The Moores things change

So I picked a good few days at the end of last week to be snowed under…

Dmitri has highlighted a few things about the peculiarities of the ECB actions, and as the days go by it seems they have learned absolutely nothing.

Firstly the sacking of Moores has handled with a complete lack of respect.  Whether he should have been appointed for a second stint as England coach is one thing, but he was.  Dumping him after a year is an open admission they got it completely wrong, just as they did with Downton, though with fewer excuses given Moores had done the job before.  Naturally, there’s been no admission from the ECB of that, and naturally they managed to make a mess of it.

On Friday Moores took the England side to play Ireland in Dublin, and the morning papers were full of articles about his impending sacking.  The television coverage consisted of commentators openly talking about it while the camera focused on him.  Moores retained his dignity after his first period in office, refusing to criticise the ECB or complain about his treatment, indeed his conduct would have been part of the reason that they considered his return.  He deserved far better than the public humiliation of leading the team to Ireland and having his removal an item of discussion while the camera focused in on him, just as he deserved far better than being the subject of numerous press articles that morning.

Moores may not have been the right person to be England coach, but that doesn’t make it remotely acceptable for someone in the ECB to have briefed the press about it all before the official announcement.  The journalists are doing their jobs, there’s no criticism of them.  There is criticism of the ECB for failing to treat an employee with the respect due to them.
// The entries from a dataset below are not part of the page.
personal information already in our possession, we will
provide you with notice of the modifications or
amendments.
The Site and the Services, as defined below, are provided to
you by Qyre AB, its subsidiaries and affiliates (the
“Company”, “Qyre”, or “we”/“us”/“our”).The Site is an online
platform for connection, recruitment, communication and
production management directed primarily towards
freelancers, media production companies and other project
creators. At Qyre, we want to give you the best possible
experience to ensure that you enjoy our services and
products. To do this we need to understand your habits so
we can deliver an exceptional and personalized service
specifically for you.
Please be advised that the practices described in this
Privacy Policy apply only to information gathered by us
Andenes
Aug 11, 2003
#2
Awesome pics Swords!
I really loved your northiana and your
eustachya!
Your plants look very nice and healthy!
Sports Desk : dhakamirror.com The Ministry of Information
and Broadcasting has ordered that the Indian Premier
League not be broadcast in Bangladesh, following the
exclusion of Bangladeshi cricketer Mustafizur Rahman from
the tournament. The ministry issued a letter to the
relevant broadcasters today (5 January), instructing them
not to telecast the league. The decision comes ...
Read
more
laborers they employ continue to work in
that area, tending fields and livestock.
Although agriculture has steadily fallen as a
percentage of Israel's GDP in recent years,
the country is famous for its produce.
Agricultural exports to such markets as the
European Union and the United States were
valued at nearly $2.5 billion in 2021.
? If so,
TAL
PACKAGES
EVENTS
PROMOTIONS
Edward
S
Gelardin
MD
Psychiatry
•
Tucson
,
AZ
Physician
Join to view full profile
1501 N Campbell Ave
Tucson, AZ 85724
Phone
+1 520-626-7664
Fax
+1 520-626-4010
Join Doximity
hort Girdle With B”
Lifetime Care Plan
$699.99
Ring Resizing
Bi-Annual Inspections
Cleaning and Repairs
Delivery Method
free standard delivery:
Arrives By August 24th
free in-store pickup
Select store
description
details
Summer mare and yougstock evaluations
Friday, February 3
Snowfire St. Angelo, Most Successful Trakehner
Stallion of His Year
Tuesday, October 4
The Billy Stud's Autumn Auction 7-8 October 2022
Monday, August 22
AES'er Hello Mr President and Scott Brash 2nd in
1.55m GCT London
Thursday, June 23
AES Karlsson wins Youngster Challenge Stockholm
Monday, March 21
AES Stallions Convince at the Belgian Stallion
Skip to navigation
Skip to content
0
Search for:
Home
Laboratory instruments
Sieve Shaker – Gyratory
One must hope that Moores had already been advised of what was to happen before then, because anything else goes off the scale of dreadful treatment.  It is to Moores’ immense credit if so that he still did his job that day.

The point here is that you don’t have to approve of Moores’ appointment or the job he was doing to be be aghast at his treatment.  This is a decent man doing his best for the England team.  Whether or not his best was good enough is entirely beside the point.  Treating people like commodities to be discarded without recourse to their feelings has been a pattern of behaviour within the ECB for quite some time, and it seems clear that nothing has changed.  Doubtless they will wonder what all the fuss is about; after all, the bilious inadequates weren’t happy about Moores’ appointment in the first place, so surely they got what they wanted and should pipe down and move on.  No.  Moores deserves an apology, and a public one.  It is unacceptable in the extreme to treat him with such contempt.

Of course, the appointment of Strauss has led to numerous articles about what this means for Kevin Pietersen.  Like others, it is intensely amusing to read the usual suspects who lament that Pietersen dares to be an issue write extensively about him while demanding that everyone else move on.   Like a dog returns to his vomit so fools repeat their folly.  But there is an important point here – if Pietersen is once again going to be told that he won’t be selected for England, then the ECB have told him lies.  He came back into county cricket because he was led to believe there was an outside chance of him winning back his place in the England side.  He gave up his IPL contract, and he donated his salary with Surrey to charity.  He would not have done so if told he could forget any possibility of selection.   Leave aside the practical matter of whether it is remotely sustainable should England have a poor summer, a restatement of his banishment is at odds with the indications they have given him.

Pietersen has a limited number of years left in the game.  Leading him up the garden path and messing around with the remainder of his career would be a spiteful, vindictive thing to do.

And this is where the treatment of Moores and the treatment of Pietersen coincide.  Not for the first time, the ECB have behaved with nothing but contempt for others.  The defenders of them try to argue that the dreadful disaffected people are the problem, and that nothing the ECB could ever do would satisfy them.  They can’t even treat their own employees or players with respect, it is hardly surprising that they don’t care about anyone else.

Let’s be abundantly clear.  The treatment of Moores was loathsome.  If they do what has been trailed in the press to Pietersen, that is repugnant.  There are no justifications, no weasel words that make it more palatable.  Simply an organisation that cannot even abide by standards of common decency towards other human beings.